What the task requires: For the word "down", count the lines of the data that include it and give only the total.

Data for this exercise:
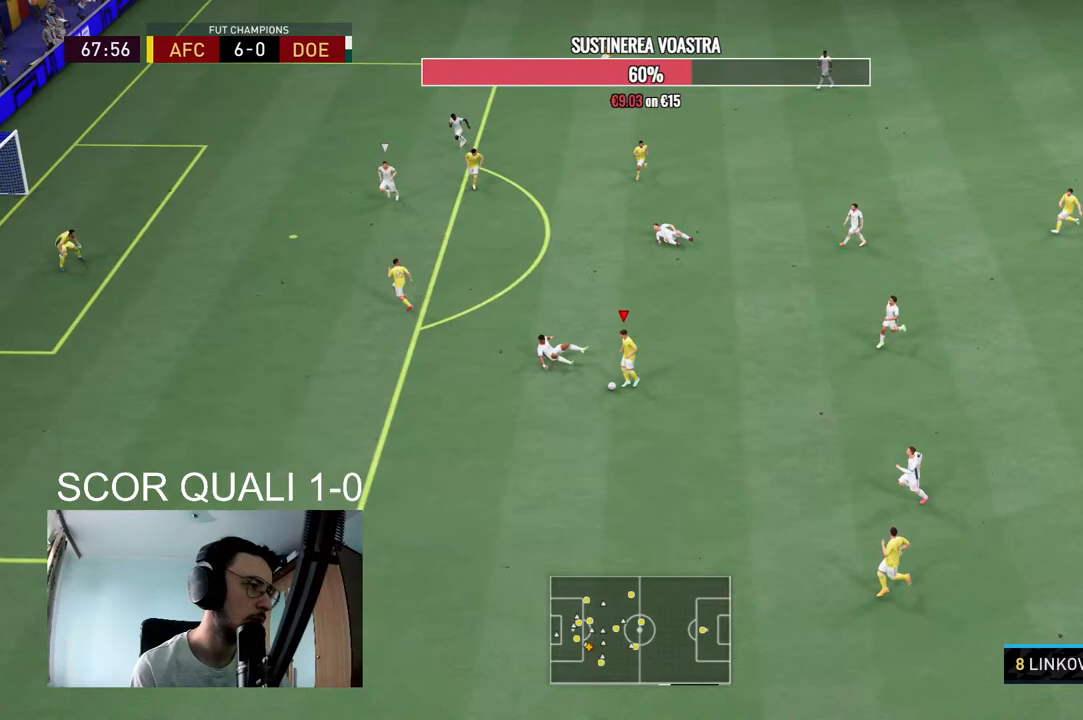
{"dt_ms": 500, "buttons": ["R2"], "left_stick": "up-left", "right_stick": "center", "events": [[100, "R2", "down"], [167, "left_stick", "up-left"]]}
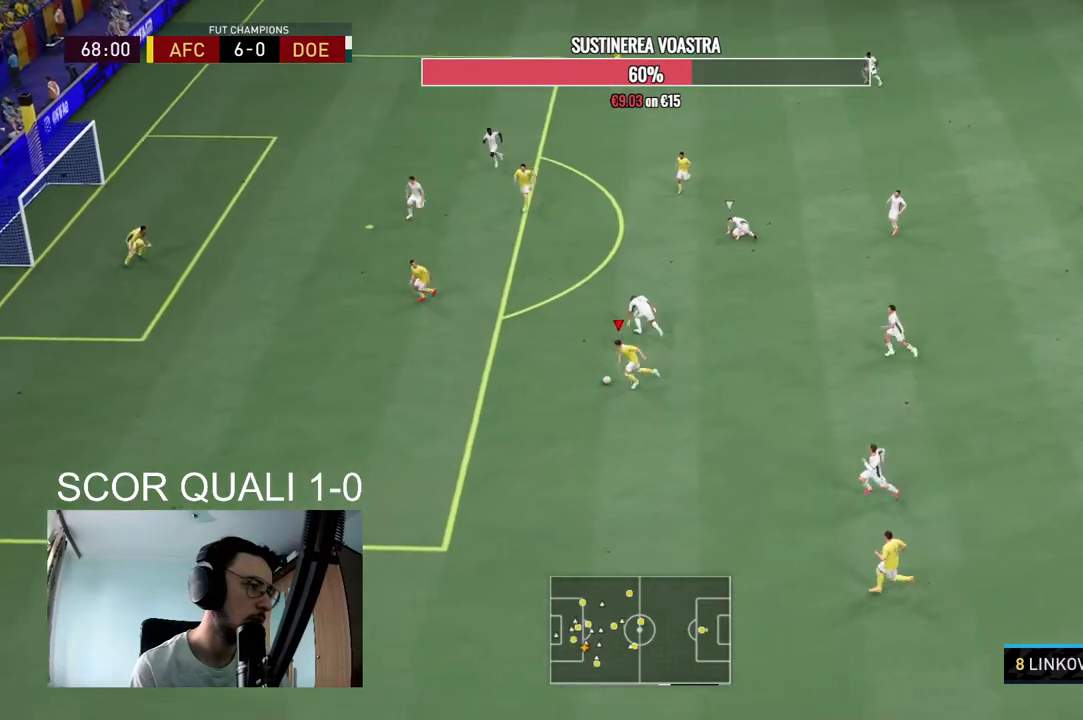
{"dt_ms": 500, "buttons": ["B"], "left_stick": "up-left", "right_stick": "center", "events": [[267, "R2", "up"], [333, "B", "down"]]}
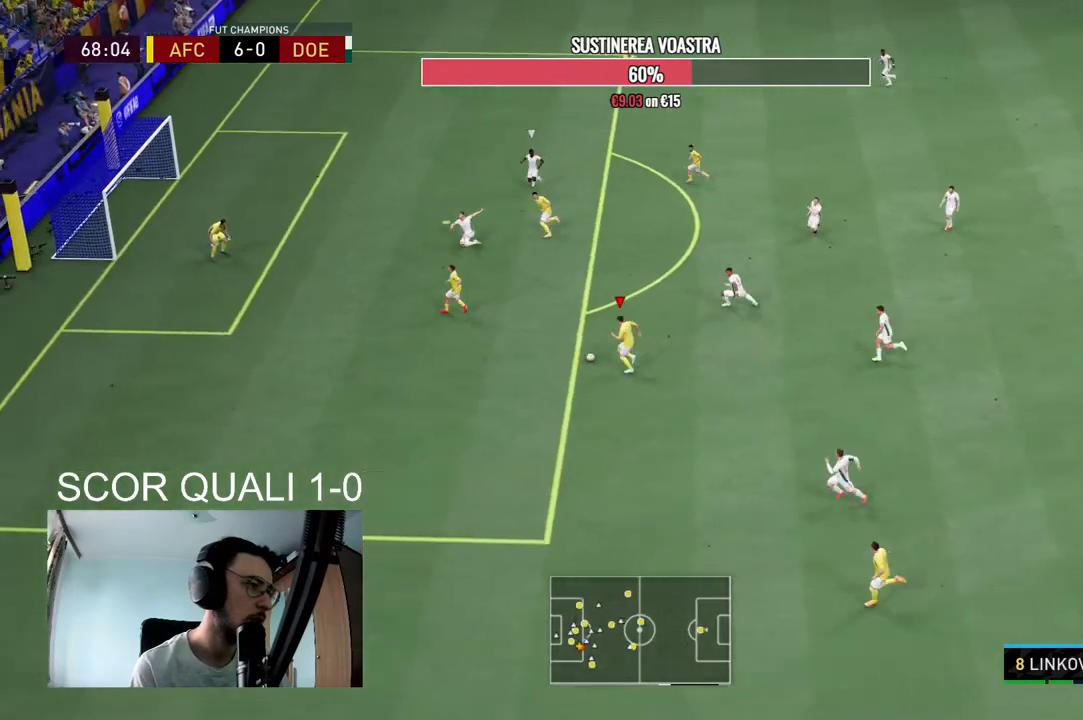
{"dt_ms": 500, "buttons": ["B"], "left_stick": "up-left", "right_stick": "center", "events": [[100, "B", "up"], [467, "B", "down"]]}
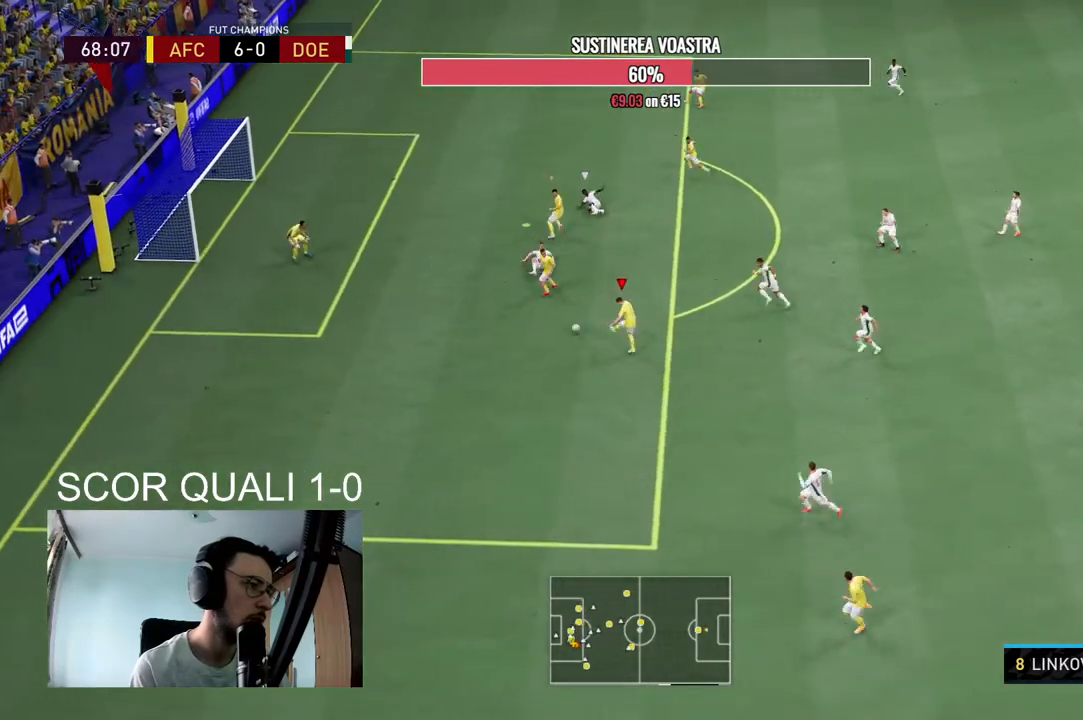
{"dt_ms": 500, "buttons": ["R2"], "left_stick": "left", "right_stick": "center", "events": [[167, "B", "up"], [467, "left_stick", "left"], [500, "R2", "down"]]}
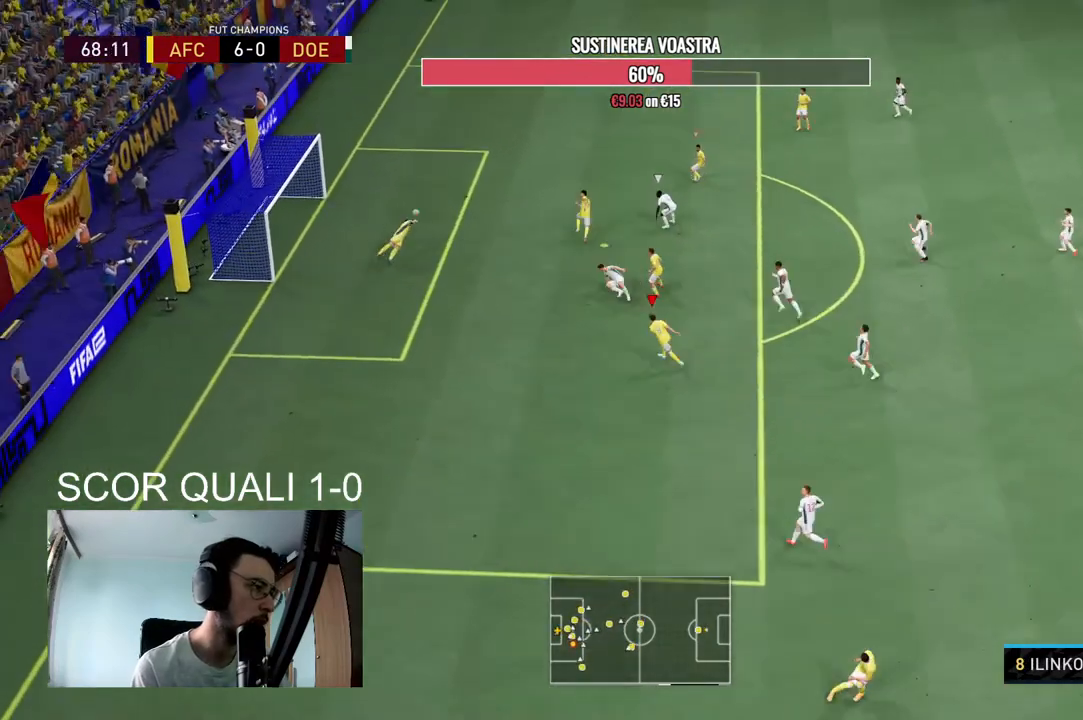
{"dt_ms": 500, "buttons": ["R2"], "left_stick": "up-left", "right_stick": "center", "events": [[500, "left_stick", "up-left"]]}
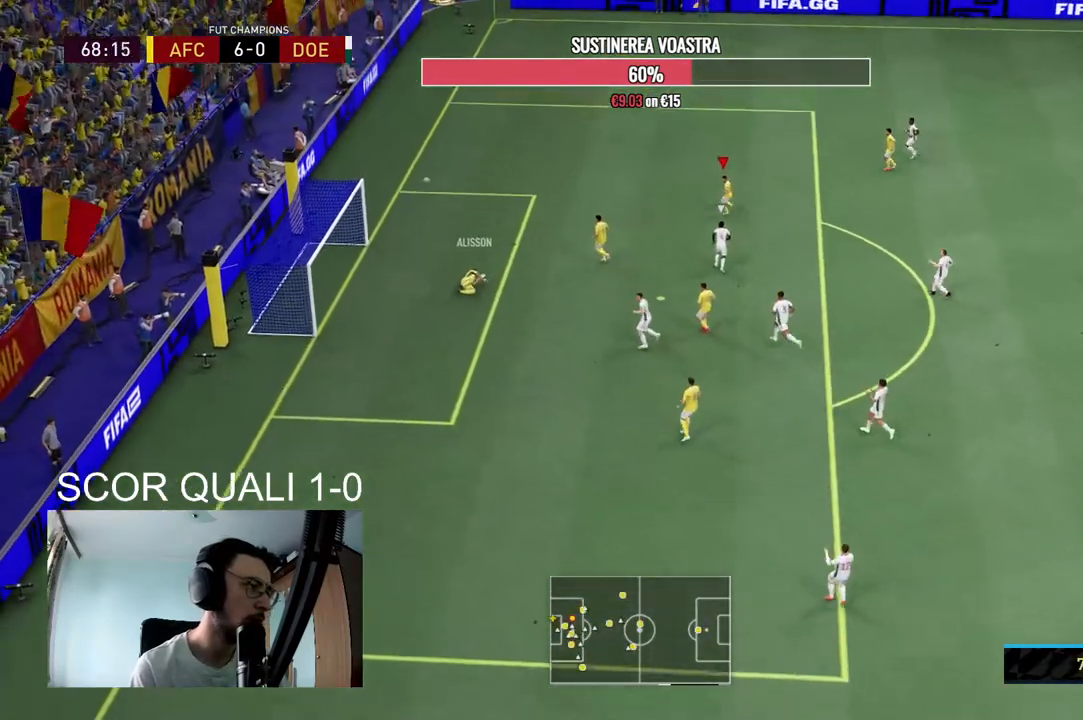
{"dt_ms": 500, "buttons": ["A"], "left_stick": "up-left", "right_stick": "center", "events": [[300, "R2", "up"], [467, "A", "down"]]}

Task result: 5